Longtime members of the internet Rockabilly Hall of Fame, the original three Picks (John Pickering, the late Bill Pickering, and Bob Lapham) were inducted into the New Mexico Music Hall of Fame at Albuquerque, New Mexico on November 10, 2007. On February 23, 2009, a resolution was read into the Texas State Senate honoring the Picks for over 50 years of artistic contributions to the state. In 2006, the West Texas Music Hall of Fame presented the Picks the Pioneer Award.

===The Picks' overdubs===
In February 1984, Steve Hoffman, an employee of MCA sent what are known as safety copies of several Buddy Holly master recordings to John Pickering of the Picks who took them to Sound Masters studios in Houston, Texas. There, the reunited group overdubbed their new vocal parts onto at least 60 recordings, and sent them back. The general consensus seems to be that MCA might have issued these "new" recordings as an album. This however, was not to be.

With these plans having fallen through, Pickering decided to take matters into his own hands and release them himself.

These recordings slowly made their way to the public on privately pressed albums like The Original Chirping Sound and Buddy Holly Not Fade Away.

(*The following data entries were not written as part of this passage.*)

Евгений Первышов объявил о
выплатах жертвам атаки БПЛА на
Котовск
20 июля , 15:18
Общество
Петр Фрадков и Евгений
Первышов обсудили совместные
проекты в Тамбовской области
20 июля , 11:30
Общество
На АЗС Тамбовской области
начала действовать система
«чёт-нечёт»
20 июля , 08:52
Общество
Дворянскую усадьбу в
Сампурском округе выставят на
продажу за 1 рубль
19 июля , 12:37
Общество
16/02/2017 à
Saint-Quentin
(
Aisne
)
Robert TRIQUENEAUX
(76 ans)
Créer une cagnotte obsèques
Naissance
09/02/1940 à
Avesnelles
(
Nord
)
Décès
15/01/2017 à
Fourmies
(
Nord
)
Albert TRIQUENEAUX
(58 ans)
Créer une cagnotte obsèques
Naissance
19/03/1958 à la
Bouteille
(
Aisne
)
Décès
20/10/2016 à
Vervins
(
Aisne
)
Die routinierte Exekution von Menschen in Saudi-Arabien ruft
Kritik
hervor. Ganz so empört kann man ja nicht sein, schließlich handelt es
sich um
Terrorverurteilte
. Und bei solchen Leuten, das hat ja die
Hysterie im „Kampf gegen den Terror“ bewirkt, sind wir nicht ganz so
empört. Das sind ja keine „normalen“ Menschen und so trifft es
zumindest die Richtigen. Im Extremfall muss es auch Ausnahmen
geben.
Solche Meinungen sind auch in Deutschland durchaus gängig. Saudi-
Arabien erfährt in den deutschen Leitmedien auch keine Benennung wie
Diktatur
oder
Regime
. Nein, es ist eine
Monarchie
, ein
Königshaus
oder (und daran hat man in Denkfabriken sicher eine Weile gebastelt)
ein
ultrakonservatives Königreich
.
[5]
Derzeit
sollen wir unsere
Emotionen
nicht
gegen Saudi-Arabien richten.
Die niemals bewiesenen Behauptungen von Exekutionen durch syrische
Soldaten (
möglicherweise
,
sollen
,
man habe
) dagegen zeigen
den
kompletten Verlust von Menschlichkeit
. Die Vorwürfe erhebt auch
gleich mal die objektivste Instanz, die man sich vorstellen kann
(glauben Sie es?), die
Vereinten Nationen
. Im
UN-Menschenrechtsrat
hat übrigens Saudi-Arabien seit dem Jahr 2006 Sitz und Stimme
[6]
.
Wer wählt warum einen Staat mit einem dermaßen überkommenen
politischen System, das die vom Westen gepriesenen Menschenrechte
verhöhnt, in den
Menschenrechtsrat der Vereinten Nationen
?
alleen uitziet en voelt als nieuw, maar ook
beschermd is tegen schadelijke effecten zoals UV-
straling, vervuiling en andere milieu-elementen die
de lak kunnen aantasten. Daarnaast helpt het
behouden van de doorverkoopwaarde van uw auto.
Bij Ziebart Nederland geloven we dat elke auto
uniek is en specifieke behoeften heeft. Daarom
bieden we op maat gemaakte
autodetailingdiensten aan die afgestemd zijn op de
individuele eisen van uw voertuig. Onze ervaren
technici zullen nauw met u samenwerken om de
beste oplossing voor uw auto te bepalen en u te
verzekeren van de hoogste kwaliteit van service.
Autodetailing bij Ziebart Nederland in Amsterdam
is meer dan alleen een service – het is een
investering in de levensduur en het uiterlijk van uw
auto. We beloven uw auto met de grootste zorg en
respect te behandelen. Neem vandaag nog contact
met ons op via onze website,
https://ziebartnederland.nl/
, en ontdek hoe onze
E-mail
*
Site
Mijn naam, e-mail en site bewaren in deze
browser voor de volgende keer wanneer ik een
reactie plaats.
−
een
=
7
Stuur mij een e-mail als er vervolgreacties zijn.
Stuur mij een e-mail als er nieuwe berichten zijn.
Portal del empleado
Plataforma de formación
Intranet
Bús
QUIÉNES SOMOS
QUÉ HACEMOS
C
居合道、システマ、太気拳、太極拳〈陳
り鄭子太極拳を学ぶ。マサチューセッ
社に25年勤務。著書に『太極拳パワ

In 1992, Pickering approached Viceroy Records to arrange a deal for major nationwide distribution of these overdubbed recordings. He hit a brick wall when MCA made it clear that Pickering did not have proper legal clearance to release such recordings. Andy McKaie, an MCA executive, has stated that Pickering has never bothered to ask for licensing on the songs. Given the reported volume of sales of such albums it may seem surprising that MCA chose not to take legal action to stop the unauthorised use of their masters. To this day, many budget labels release these recordings, again without authorisation from MCA. Such albums often masquerade as 'Buddy Holly Greatest Hits' and some buyers seem to have been unaware that they are not the original versions. There has been much criticism in such Rock'n'Roll magazines as Holly International and Now Dig This, and online, from Buddy Holly fans who regard the Picks intrusion on classic Holly recordings as 'like painting a moustache on the Mona Lisa'.

==Death==

Billy Duane Pickering died January 25, 1985, at age 57.

John Winton Pickering died on February 28, 2011, in Houston, Texas, following complications after a stroke, aged 77.

Bob Lapham died April 4, 2018, at age 83 in Abilene, TX.